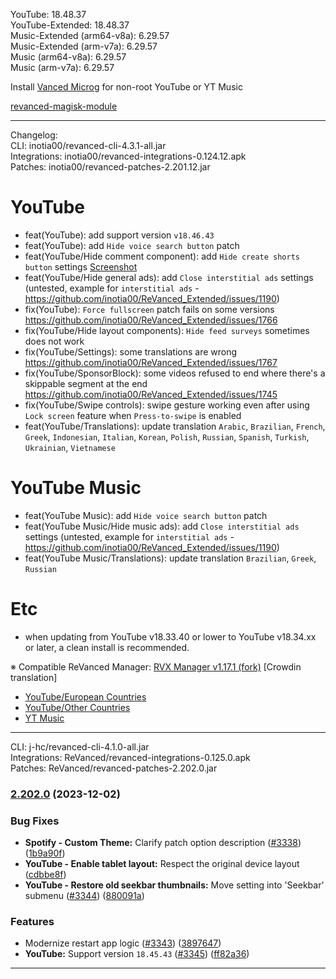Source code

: YouTube: 18.48.37  
YouTube-Extended: 18.48.37  
Music-Extended (arm64-v8a): 6.29.57  
Music-Extended (arm-v7a): 6.29.57  
Music (arm64-v8a): 6.29.57  
Music (arm-v7a): 6.29.57  

Install [Vanced Microg](https://github.com/TeamVanced/VancedMicroG/releases) for non-root YouTube or YT Music  

[revanced-magisk-module](https://github.com/Santhanabalan/revanced-magisk-module)  

---
Changelog:  
CLI: inotia00/revanced-cli-4.3.1-all.jar  
Integrations: inotia00/revanced-integrations-0.124.12.apk  
Patches: inotia00/revanced-patches-2.201.12.jar  

YouTube
==
- feat(YouTube): add support version `v18.46.43`
- feat(YouTube): add `Hide voice search button` patch
- feat(YouTube/Hide comment component): add `Hide create shorts button` settings [Screenshot](https://imgur.com/a/9u0vKM1)
- feat(YouTube/Hide general ads): add `Close interstitial ads` settings (untested, example for `interstitial ads` - https://github.com/inotia00/ReVanced_Extended/issues/1190)
- fix(YouTube): `Force fullscreen` patch fails on some versions https://github.com/inotia00/ReVanced_Extended/issues/1766
- fix(YouTube/Hide layout components): `Hide feed surveys` sometimes does not work
- fix(YouTube/Settings): some translations are wrong https://github.com/inotia00/ReVanced_Extended/issues/1767
- fix(YouTube/SponsorBlock): some videos refused to end where there's a skippable segment at the end https://github.com/inotia00/ReVanced_Extended/issues/1745
- fix(YouTube/Swipe controls): swipe gesture working even after using `Lock screen` feature when `Press-to-swipe` is enabled
- feat(YouTube/Translations): update translation
`Arabic`, `Brazilian`, `French`, `Greek`, `Indonesian`, `Italian`, `Korean`, `Polish`, `Russian`, `Spanish`, `Turkish`, `Ukrainian`, `Vietnamese`


YouTube Music
==
- feat(YouTube Music): add `Hide voice search button` patch
- feat(YouTube Music/Hide music ads): add `Close interstitial ads` settings (untested, example for `interstitial ads` - https://github.com/inotia00/ReVanced_Extended/issues/1190)
- feat(YouTube Music/Translations): update translation
`Brazilian`, `Greek`, `Russian`


Etc
==
- when updating from YouTube v18.33.40 or lower to YouTube v18.34.xx or later, a clean install is recommended.

※ Compatible ReVanced Manager: [RVX Manager v1.17.1 (fork)](https://github.com/inotia00/revanced-manager/releases/tag/v1.17.1)
[Crowdin translation]
- [YouTube/European Countries](https://crowdin.com/project/revancedextendedeu)
- [YouTube/Other Countries](https://crowdin.com/project/revancedextended)
- [YT Music](https://crowdin.com/project/revanced-music-extended)

---
CLI: j-hc/revanced-cli-4.1.0-all.jar  
Integrations: ReVanced/revanced-integrations-0.125.0.apk  
Patches: ReVanced/revanced-patches-2.202.0.jar  

### [2.202.0](https://github.com/ReVanced/revanced-patches/compare/v2.201.1...v2.202.0) (2023-12-02)
### Bug Fixes
* **Spotify - Custom Theme:** Clarify patch option description ([#3338](https://github.com/ReVanced/revanced-patches/issues/3338)) ([1b9a90f](https://github.com/ReVanced/revanced-patches/commit/1b9a90f9753e40cb07e270e7f5144cd57c3c3ce3))
* **YouTube - Enable tablet layout:** Respect the original device layout ([cdbbe8f](https://github.com/ReVanced/revanced-patches/commit/cdbbe8f78d26f24e58362c7ef1da83bf689d52bb))
* **YouTube - Restore old seekbar thumbnails:** Move setting into 'Seekbar' submenu ([#3344](https://github.com/ReVanced/revanced-patches/issues/3344)) ([880091a](https://github.com/ReVanced/revanced-patches/commit/880091a96d1a628520732367c96c4c11fb93b72d))
### Features
* Modernize restart app logic ([#3343](https://github.com/ReVanced/revanced-patches/issues/3343)) ([3897647](https://github.com/ReVanced/revanced-patches/commit/3897647321b6c1860dc9804cac6c6985da8bb675))
* **YouTube:** Support version `18.45.43` ([#3345](https://github.com/ReVanced/revanced-patches/issues/3345)) ([ff82a36](https://github.com/ReVanced/revanced-patches/commit/ff82a36e6cd661201169246497176493d7093b58))

---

=======

= What is required =
Can you give every line of the items above as a Markdown table with the columns Row and Line, skipping blank lines and leaving out the pictures?

= Your solution =
| Row | Line |
|---|---|
| 1 | Source code |
| 2 | : YouTube: 18.48.37   |
| 3 | YouTube-Extended: 18.48.37   |
| 4 | Music-Extended (arm64-v8a): 6.29.57   |
| 5 | Music-Extended (arm-v7a): 6.29.57   |
| 6 | Music (arm64-v8a): 6.29.57   |
| 7 | Music (arm-v7a): 6.29.57   |
| 8 | Install [Vanced Microg](https://github.com/TeamVanced/VancedMicroG/releases) for non-root YouTube or YT Music   |
| 9 | [revanced-magisk-module](https://github.com/Santhanabalan/revanced-magisk-module)   |
| 10 | --- |
| 11 | Changelog:   |
| 12 | CLI: inotia00/revanced-cli-4.3.1-all.jar   |
| 13 | Integrations: inotia00/revanced-integrations-0.124.12.apk   |
| 14 | Patches: inotia00/revanced-patches-2.201.12.jar   |
| 15 | YouTube |
| 16 | == |
| 17 | - feat(YouTube): add support version `v18.46.43` |
| 18 | - feat(YouTube): add `Hide voice search button` patch |
| 19 | - feat(YouTube/Hide comment component): add `Hide create shorts button` settings [Screenshot](https://imgur.com/a/9u0vKM1) |
| 20 | - feat(YouTube/Hide general ads): add `Close interstitial ads` settings (untested, example for `interstitial ads` - https://github.com/inotia00/ReVanced_Extended/issues/1190) |
| 21 | - fix(YouTube): `Force fullscreen` patch fails on some versions https://github.com/inotia00/ReVanced_Extended/issues/1766 |
| 22 | - fix(YouTube/Hide layout components): `Hide feed surveys` sometimes does not work |
| 23 | - fix(YouTube/Settings): some translations are wrong https://github.com/inotia00/ReVanced_Extended/issues/1767 |
| 24 | - fix(YouTube/SponsorBlock): some videos refused to end where there's a skippable segment at the end https://github.com/inotia00/ReVanced_Extended/issues/1745 |
| 25 | - fix(YouTube/Swipe controls): swipe gesture working even after using `Lock screen` feature when `Press-to-swipe` is enabled |
| 26 | - feat(YouTube/Translations): update translation |
| 27 | `Arabic`, `Brazilian`, `French`, `Greek`, `Indonesian`, `Italian`, `Korean`, `Polish`, `Russian`, `Spanish`, `Turkish`, `Ukrainian`, `Vietnamese` |
| 28 | YouTube Music |
| 29 | == |
| 30 | - feat(YouTube Music): add `Hide voice search button` patch |
| 31 | - feat(YouTube Music/Hide music ads): add `Close interstitial ads` settings (untested, example for `interstitial ads` - https://github.com/inotia00/ReVanced_Extended/issues/1190) |
| 32 | - feat(YouTube Music/Translations): update translation |
| 33 | `Brazilian`, `Greek`, `Russian` |
| 34 | Etc |
| 35 | == |
| 36 | - when updating from YouTube v18.33.40 or lower to YouTube v18.34.xx or later, a clean install is recommended. |
| 37 | ※ Compatible ReVanced Manager: [RVX Manager v1.17.1 (fork)](https://github.com/inotia00/revanced-manager/releases/tag/v1.17.1) |
| 38 | [Crowdin translation] |
| 39 | - [YouTube/European Countries](https://crowdin.com/project/revancedextendedeu) |
| 40 | - [YouTube/Other Countries](https://crowdin.com/project/revancedextended) |
| 41 | - [YT Music](https://crowdin.com/project/revanced-music-extended) |
| 42 | --- |
| 43 | CLI: j-hc/revanced-cli-4.1.0-all.jar   |
| 44 | Integrations: ReVanced/revanced-integrations-0.125.0.apk   |
| 45 | Patches: ReVanced/revanced-patches-2.202.0.jar   |
| 46 | ### [2.202.0](https://github.com/ReVanced/revanced-patches/compare/v2.201.1...v2.202.0) (2023-12-02) |
| 47 | ### Bug Fixes |
| 48 | * **Spotify - Custom Theme:** Clarify patch option description ([#3338](https://github.com/ReVanced/revanced-patches/issues/3338)) ([1b9a90f](https://github.com/ReVanced/revanced-patches/commit/1b9a90f9753e40cb07e270e7f5144cd57c3c3ce3)) |
| 49 | * **YouTube - Enable tablet layout:** Respect the original device layout ([cdbbe8f](https://github.com/ReVanced/revanced-patches/commit/cdbbe8f78d26f24e58362c7ef1da83bf689d52bb)) |
| 50 | * **YouTube - Restore old seekbar thumbnails:** Move setting into 'Seekbar' submenu ([#3344](https://github.com/ReVanced/revanced-patches/issues/3344)) ([880091a](https://github.com/ReVanced/revanced-patches/commit/880091a96d1a628520732367c96c4c11fb93b72d)) |
| 51 | ### Features |
| 52 | * Modernize restart app logic ([#3343](https://github.com/ReVanced/revanced-patches/issues/3343)) ([3897647](https://github.com/ReVanced/revanced-patches/commit/3897647321b6c1860dc9804cac6c6985da8bb675)) |
| 53 | * **YouTube:** Support version `18.45.43` ([#3345](https://github.com/ReVanced/revanced-patches/issues/3345)) ([ff82a36](https://github.com/ReVanced/revanced-patches/commit/ff82a36e6cd661201169246497176493d7093b58)) |
| 54 | --- |